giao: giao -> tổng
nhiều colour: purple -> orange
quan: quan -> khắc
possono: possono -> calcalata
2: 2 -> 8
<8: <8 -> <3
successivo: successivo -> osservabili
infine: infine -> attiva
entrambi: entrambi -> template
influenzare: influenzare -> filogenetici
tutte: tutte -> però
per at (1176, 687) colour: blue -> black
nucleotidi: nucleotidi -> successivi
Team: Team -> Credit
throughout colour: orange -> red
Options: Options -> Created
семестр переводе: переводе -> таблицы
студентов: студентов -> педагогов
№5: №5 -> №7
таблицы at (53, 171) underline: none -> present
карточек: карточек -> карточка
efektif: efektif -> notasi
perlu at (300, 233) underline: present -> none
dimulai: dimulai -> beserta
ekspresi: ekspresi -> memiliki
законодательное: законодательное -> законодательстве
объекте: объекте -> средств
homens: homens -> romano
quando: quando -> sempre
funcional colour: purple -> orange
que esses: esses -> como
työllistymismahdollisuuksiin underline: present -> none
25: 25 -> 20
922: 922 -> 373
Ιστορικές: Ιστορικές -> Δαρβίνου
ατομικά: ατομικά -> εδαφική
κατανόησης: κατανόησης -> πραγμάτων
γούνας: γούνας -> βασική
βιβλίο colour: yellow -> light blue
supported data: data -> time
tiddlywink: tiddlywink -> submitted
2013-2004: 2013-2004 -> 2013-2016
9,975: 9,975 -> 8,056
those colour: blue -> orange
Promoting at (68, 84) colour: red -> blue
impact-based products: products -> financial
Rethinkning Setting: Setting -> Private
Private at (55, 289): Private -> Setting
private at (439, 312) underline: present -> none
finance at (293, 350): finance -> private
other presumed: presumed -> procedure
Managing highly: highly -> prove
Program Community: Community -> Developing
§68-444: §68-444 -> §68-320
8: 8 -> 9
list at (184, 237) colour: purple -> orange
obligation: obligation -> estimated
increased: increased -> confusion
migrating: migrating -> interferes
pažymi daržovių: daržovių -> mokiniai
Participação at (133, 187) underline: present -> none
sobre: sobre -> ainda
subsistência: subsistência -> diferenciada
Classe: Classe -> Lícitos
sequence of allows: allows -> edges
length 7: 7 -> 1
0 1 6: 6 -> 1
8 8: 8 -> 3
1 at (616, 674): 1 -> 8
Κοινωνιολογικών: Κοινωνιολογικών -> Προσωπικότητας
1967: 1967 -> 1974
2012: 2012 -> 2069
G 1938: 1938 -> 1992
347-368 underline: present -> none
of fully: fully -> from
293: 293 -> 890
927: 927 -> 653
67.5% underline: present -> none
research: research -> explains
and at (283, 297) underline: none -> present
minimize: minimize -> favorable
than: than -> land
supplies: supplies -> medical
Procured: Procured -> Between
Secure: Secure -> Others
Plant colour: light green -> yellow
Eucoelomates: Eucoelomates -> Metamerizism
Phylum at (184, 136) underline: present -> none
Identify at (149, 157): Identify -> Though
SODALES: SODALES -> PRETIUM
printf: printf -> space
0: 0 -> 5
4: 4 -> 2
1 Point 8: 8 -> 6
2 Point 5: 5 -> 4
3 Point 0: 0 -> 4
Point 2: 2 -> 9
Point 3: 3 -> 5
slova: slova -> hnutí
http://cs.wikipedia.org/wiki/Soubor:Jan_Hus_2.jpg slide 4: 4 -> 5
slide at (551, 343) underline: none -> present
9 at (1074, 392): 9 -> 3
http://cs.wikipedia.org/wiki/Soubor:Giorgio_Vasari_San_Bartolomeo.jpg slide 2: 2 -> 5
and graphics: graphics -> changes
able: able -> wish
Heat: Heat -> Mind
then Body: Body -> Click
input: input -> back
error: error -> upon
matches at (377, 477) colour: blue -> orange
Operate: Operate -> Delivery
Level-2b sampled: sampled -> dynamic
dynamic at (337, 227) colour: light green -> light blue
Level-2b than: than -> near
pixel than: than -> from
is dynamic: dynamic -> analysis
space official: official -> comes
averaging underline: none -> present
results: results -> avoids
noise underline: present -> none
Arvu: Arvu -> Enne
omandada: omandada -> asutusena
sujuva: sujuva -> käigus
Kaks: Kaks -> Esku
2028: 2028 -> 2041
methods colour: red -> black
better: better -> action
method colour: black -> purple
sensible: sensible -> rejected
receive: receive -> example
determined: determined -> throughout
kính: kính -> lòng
★ ★ ★
Render the rows above as a two-column Markdown table headed Row and Text, with each line's number and the line itself. Leave out any blank lines.

### Expected output
| Row | Text |
|---|---|
| 1 | giao: giao -> tổng |
| 2 | nhiều colour: purple -> orange |
| 3 | quan: quan -> khắc |
| 4 | possono: possono -> calcalata |
| 5 | 2: 2 -> 8 |
| 6 | <8: <8 -> <3 |
| 7 | successivo: successivo -> osservabili |
| 8 | infine: infine -> attiva |
| 9 | entrambi: entrambi -> template |
| 10 | influenzare: influenzare -> filogenetici |
| 11 | tutte: tutte -> però |
| 12 | per at (1176, 687) colour: blue -> black |
| 13 | nucleotidi: nucleotidi -> successivi |
| 14 | Team: Team -> Credit |
| 15 | throughout colour: orange -> red |
| 16 | Options: Options -> Created |
| 17 | семестр переводе: переводе -> таблицы |
| 18 | студентов: студентов -> педагогов |
| 19 | №5: №5 -> №7 |
| 20 | таблицы at (53, 171) underline: none -> present |
| 21 | карточек: карточек -> карточка |
| 22 | efektif: efektif -> notasi |
| 23 | perlu at (300, 233) underline: present -> none |
| 24 | dimulai: dimulai -> beserta |
| 25 | ekspresi: ekspresi -> memiliki |
| 26 | законодательное: законодательное -> законодательстве |
| 27 | объекте: объекте -> средств |
| 28 | homens: homens -> romano |
| 29 | quando: quando -> sempre |
| 30 | funcional colour: purple -> orange |
| 31 | que esses: esses -> como |
| 32 | työllistymismahdollisuuksiin underline: present -> none |
| 33 | 25: 25 -> 20 |
| 34 | 922: 922 -> 373 |
| 35 | Ιστορικές: Ιστορικές -> Δαρβίνου |
| 36 | ατομικά: ατομικά -> εδαφική |
| 37 | κατανόησης: κατανόησης -> πραγμάτων |
| 38 | γούνας: γούνας -> βασική |
| 39 | βιβλίο colour: yellow -> light blue |
| 40 | supported data: data -> time |
| 41 | tiddlywink: tiddlywink -> submitted |
| 42 | 2013-2004: 2013-2004 -> 2013-2016 |
| 43 | 9,975: 9,975 -> 8,056 |
| 44 | those colour: blue -> orange |
| 45 | Promoting at (68, 84) colour: red -> blue |
| 46 | impact-based products: products -> financial |
| 47 | Rethinkning Setting: Setting -> Private |
| 48 | Private at (55, 289): Private -> Setting |
| 49 | private at (439, 312) underline: present -> none |
| 50 | finance at (293, 350): finance -> private |
| 51 | other presumed: presumed -> procedure |
| 52 | Managing highly: highly -> prove |
| 53 | Program Community: Community -> Developing |
| 54 | §68-444: §68-444 -> §68-320 |
| 55 | 8: 8 -> 9 |
| 56 | list at (184, 237) colour: purple -> orange |
| 57 | obligation: obligation -> estimated |
| 58 | increased: increased -> confusion |
| 59 | migrating: migrating -> interferes |
| 60 | pažymi daržovių: daržovių -> mokiniai |
| 61 | Participação at (133, 187) underline: present -> none |
| 62 | sobre: sobre -> ainda |
| 63 | subsistência: subsistência -> diferenciada |
| 64 | Classe: Classe -> Lícitos |
| 65 | sequence of allows: allows -> edges |
| 66 | length 7: 7 -> 1 |
| 67 | 0 1 6: 6 -> 1 |
| 68 | 8 8: 8 -> 3 |
| 69 | 1 at (616, 674): 1 -> 8 |
| 70 | Κοινωνιολογικών: Κοινωνιολογικών -> Προσωπικότητας |
| 71 | 1967: 1967 -> 1974 |
| 72 | 2012: 2012 -> 2069 |
| 73 | G 1938: 1938 -> 1992 |
| 74 | 347-368 underline: present -> none |
| 75 | of fully: fully -> from |
| 76 | 293: 293 -> 890 |
| 77 | 927: 927 -> 653 |
| 78 | 67.5% underline: present -> none |
| 79 | research: research -> explains |
| 80 | and at (283, 297) underline: none -> present |
| 81 | minimize: minimize -> favorable |
| 82 | than: than -> land |
| 83 | supplies: supplies -> medical |
| 84 | Procured: Procured -> Between |
| 85 | Secure: Secure -> Others |
| 86 | Plant colour: light green -> yellow |
| 87 | Eucoelomates: Eucoelomates -> Metamerizism |
| 88 | Phylum at (184, 136) underline: present -> none |
| 89 | Identify at (149, 157): Identify -> Though |
| 90 | SODALES: SODALES -> PRETIUM |
| 91 | printf: printf -> space |
| 92 | 0: 0 -> 5 |
| 93 | 4: 4 -> 2 |
| 94 | 1 Point 8: 8 -> 6 |
| 95 | 2 Point 5: 5 -> 4 |
| 96 | 3 Point 0: 0 -> 4 |
| 97 | Point 2: 2 -> 9 |
| 98 | Point 3: 3 -> 5 |
| 99 | slova: slova -> hnutí |
| 100 | http://cs.wikipedia.org/wiki/Soubor:Jan_Hus_2.jpg slide 4: 4 -> 5 |
| 101 | slide at (551, 343) underline: none -> present |
| 102 | 9 at (1074, 392): 9 -> 3 |
| 103 | http://cs.wikipedia.org/wiki/Soubor:Giorgio_Vasari_San_Bartolomeo.jpg slide 2: 2 -> 5 |
| 104 | and graphics: graphics -> changes |
| 105 | able: able -> wish |
| 106 | Heat: Heat -> Mind |
| 107 | then Body: Body -> Click |
| 108 | input: input -> back |
| 109 | error: error -> upon |
| 110 | matches at (377, 477) colour: blue -> orange |
| 111 | Operate: Operate -> Delivery |
| 112 | Level-2b sampled: sampled -> dynamic |
| 113 | dynamic at (337, 227) colour: light green -> light blue |
| 114 | Level-2b than: than -> near |
| 115 | pixel than: than -> from |
| 116 | is dynamic: dynamic -> analysis |
| 117 | space official: official -> comes |
| 118 | averaging underline: none -> present |
| 119 | results: results -> avoids |
| 120 | noise underline: present -> none |
| 121 | Arvu: Arvu -> Enne |
| 122 | omandada: omandada -> asutusena |
| 123 | sujuva: sujuva -> käigus |
| 124 | Kaks: Kaks -> Esku |
| 125 | 2028: 2028 -> 2041 |
| 126 | methods colour: red -> black |
| 127 | better: better -> action |
| 128 | method colour: black -> purple |
| 129 | sensible: sensible -> rejected |
| 130 | receive: receive -> example |
| 131 | determined: determined -> throughout |
| 132 | kính: kính -> lòng |